Brydge's keyboards make your Surface Pro X, Pro 7, or Go feel like a proper laptop

One of the announcements that I found more interesting at CES 2020 was Brydge's new keyboards. Along with some new keyboards for iPad Pro devices that have a trackpad, the company also showed off new Surface keyboards for the entire tablet lineup, and they turn the tablets into proper laptops.

When I saw the announcement last week, a lightbulb kind of went off in my head. I'd have loved to bring the Surface Pro X to CES with me, but it's really not the type of PC that you can use to comfortably write articles while sitting on the floor of a hotel hallway. If I had the new Brydge Pro X, that wouldn't be a problem.

The three keyboards are pretty much the same, with the exception of the sizes. There are clamps on the right side that attach to the device, and it connects through Bluetooth, rather than the Type Cover pins. Brydge told me that it always uses Bluetooth on its devices, so that's kind of just the way it is.

Most importantly, I found that the keyboards make these PCs very lappable. I tried a number of different positions to see how comfortable they would be on my lap. I didn't find it to be top-heavy at all. For example, with a Surface Book, I've often found myself holding down the base with my palms as I'm typing, since most of the internals in the Book are in the display. Obviously, that's also the case with a tablet like the Surface Pro X, Pro 7, and Go, so it was a concern.

I was really pleasantly surprised. These keyboards are super comfortable to use.

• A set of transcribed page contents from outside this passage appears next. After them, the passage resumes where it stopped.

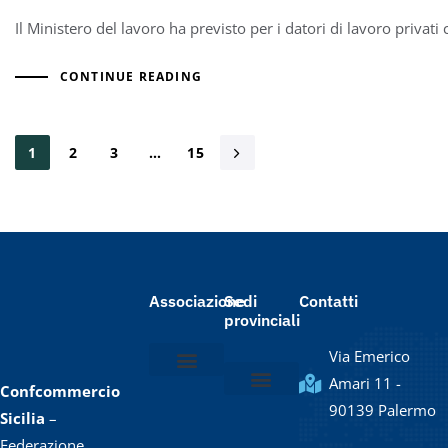
Il Ministero del lavoro ha previsto per i datori di lavoro pri
CONTINUE READING
1
2
3
…
15
Associazione
Sedi
Contatti
provinciali
Via Emerico
Amari 11 -
Confcommercio
Chi siamo
Lo statuto
Il Presidente e la Giunta
Il Direttore e lo staff
90139 Palermo
Confcommercio Agrigento
Confcommercio Caltanissetta / Enna
Confcommercio Catania
Confcommercio Messina
Confcommercio Palermo
Confcommercio Ragusa
Confcommercio Siracusa
Confcommercio Trapani
Sicilia
–
Federazione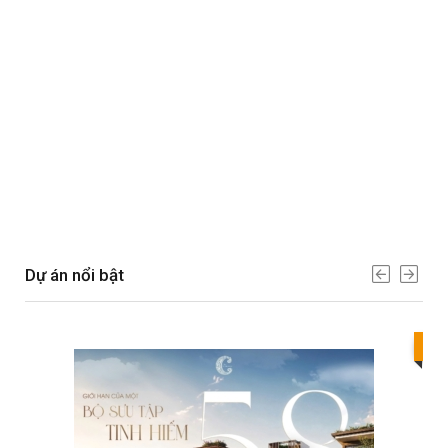
Dự án nổi bật
Bes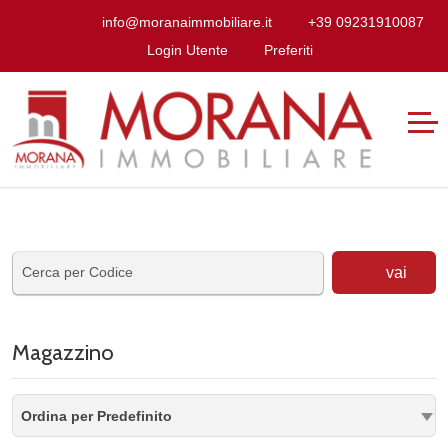
info@moranaimmobiliare.it
+39 09231910087
Login Utente
Preferiti
vai
Magazzino
Ordina per Predefinito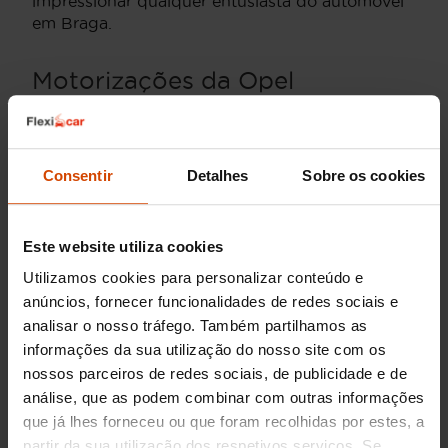
impressionar qualquer entusiasta do automóvel
em Braga.
Motorizações da Opel
Crossland X em Braga
O Opel Crossland X em Braga está disponível
com uma variedade de motorizações que
Consentir
Detalhes
Sobre os cookies
atendem diferentes necessidades e preferências
de condução. Os motores a gasolina mais
comuns incluem o
1.2 Turbo
, que oferece uma
Este website utiliza cookies
boa combinação de potência e eficiência de
Utilizamos cookies para personalizar conteúdo e
combustível, ideal para viagens urbanas e
anúncios, fornecer funcionalidades de redes sociais e
trajetos mais longos.
analisar o nosso tráfego. Também partilhamos as
Para quem prefere motorizações a diesel, o
1.5
informações da sua utilização do nosso site com os
Turbo D
destaca-se por proporcionar um
nossos parceiros de redes sociais, de publicidade e de
elevado binário e excelente economia de
análise, que as podem combinar com outras informações
combustível, sendo perfeito para condutores
que já lhes forneceu ou que foram recolhidas por estes, a
que percorrem grandes distâncias regularmente.
partir da sua utilização dos respetivos serviços. Se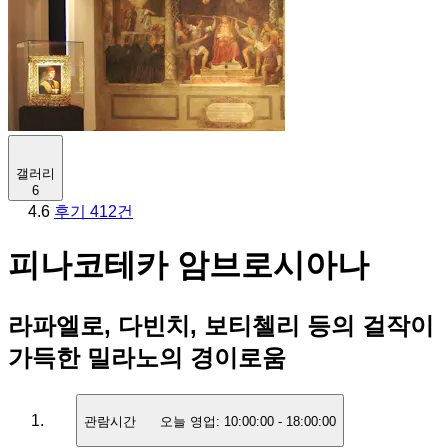
갤러리
6
4.6
후기 412건
피나코테카 암브로시아나
라파엘로, 다빈치, 보티첼리 등의 걸작이
가득한 밀라노의 경이로움
관람시간
오늘 영업:
10:00:00
-
18:00:00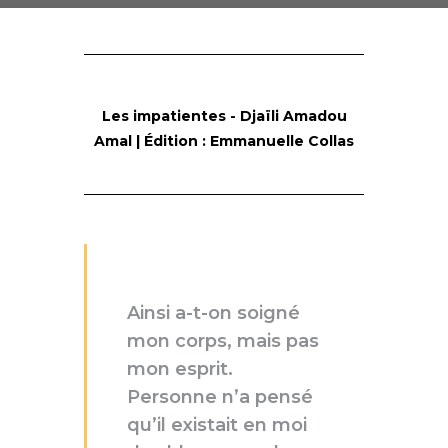
Les impatientes - Djaïli Amadou
Amal | Édition : Emmanuelle Collas
Ainsi a-t-on soigné
mon corps, mais pas
mon esprit.
Personne n’a pensé
qu’il existait en moi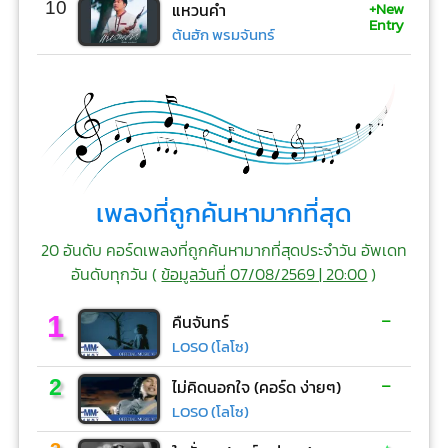
+New
10
แหวนคำ
Entry
ต้นฮัก พรมจันทร์
เพลงที่ถูกค้นหามากที่สุด
20 อันดับ คอร์ดเพลงที่ถูกค้นหามากที่สุดประจำวัน อัพเดท
อันดับทุกวัน (
ข้อมูลวันที่ 07/08/2569 | 20:00
)
-
1
คืนจันทร์
LOSO (โลโซ)
-
2
ไม่คิดนอกใจ (คอร์ด ง่ายๆ)
LOSO (โลโซ)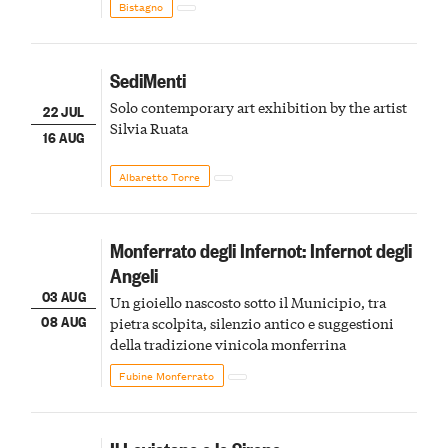
Bistagno
SediMenti
Solo contemporary art exhibition by the artist
22 JUL
Silvia Ruata
16 AUG
Albaretto Torre
Monferrato degli Infernot: Infernot degli
Angeli
03 AUG
Un gioiello nascosto sotto il Municipio, tra
08 AUG
pietra scolpita, silenzio antico e suggestioni
della tradizione vinicola monferrina
Fubine Monferrato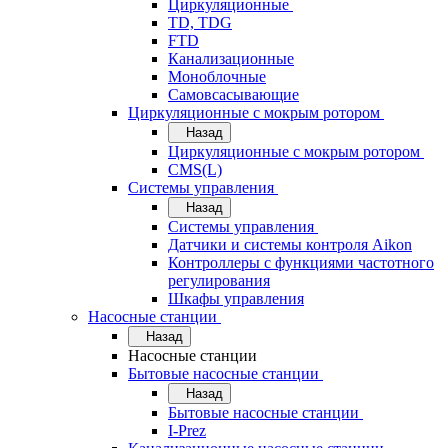
Циркуляционные
TD, TDG
FTD
Канализационные
Моноблочные
Самовсасывающие
Циркуляционные с мокрым ротором
Назад
Циркуляционные с мокрым ротором
CMS(L)
Системы управления
Назад
Системы управления
Датчики и системы контроля Aikon
Контроллеры с функциями частотного
регулирования
Шкафы управления
Насосные станции
Назад
Насосные станции
Бытовые насосные станции
Назад
Бытовые насосные станции
I-Prez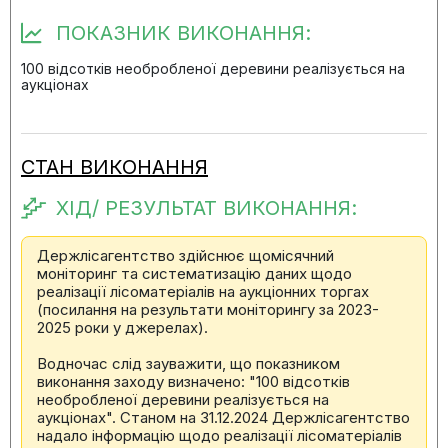
ПОКАЗНИК ВИКОНАННЯ:
100 відсотків необробленої деревини реалізується на
аукціонах
СТАН ВИКОНАННЯ
ХІД/ РЕЗУЛЬТАТ ВИКОНАННЯ:
Держлісагентство здійснює щомісячний
моніторинг та систематизацію даних щодо
реалізації лісоматеріалів на аукціонних торгах
(посилання на результати моніторингу за 2023-
2025 роки у джерелах).
Водночас слід зауважити, що показником
виконання заходу визначено: "100 відсотків
необробленої деревини реалізується на
аукціонах". Станом на 31.12.2024 Держлісагентство
надало інформацію щодо реалізації лісоматеріалів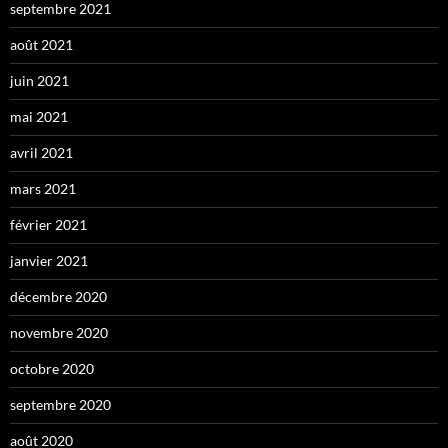
septembre 2021
août 2021
juin 2021
mai 2021
avril 2021
mars 2021
février 2021
janvier 2021
décembre 2020
novembre 2020
octobre 2020
septembre 2020
août 2020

There are some minor complaints that I had. For one thing, the keyboards have a 180-degree hinge, rather than a 360-degree hinge. Obviously, if you're buying a tablet, then you want to be able to use it as a tablet. It's a simple fix though. You'd just have to remove the tablet from the base.

Another issue, however, is a more significant one and it's specific to the Brydge Pro X, which is for the Surface Pro X. There's nowhere to store the pen. With Microsoft's Surface Keyboard, the Slim Pen is actually stored inside of it, and unlike other Surfaces, the Pro X doesn't have a magnet to stick the pen on the side of the machine.

Of course, you could carry the Slim Pen with you, but you still need that Pen Garage in the Surface Keyboard to charge it. Brydge has time to work this out though, as this product won't ship until the second half of this year.

I'm really excited about these products, because they really solve a particular pain point with Surface tablets. The Brydge 12.3 Pro and the Brydge 10.0 Go will be available in Q2, and the Brydge Pro X is coming in Q3/Q4.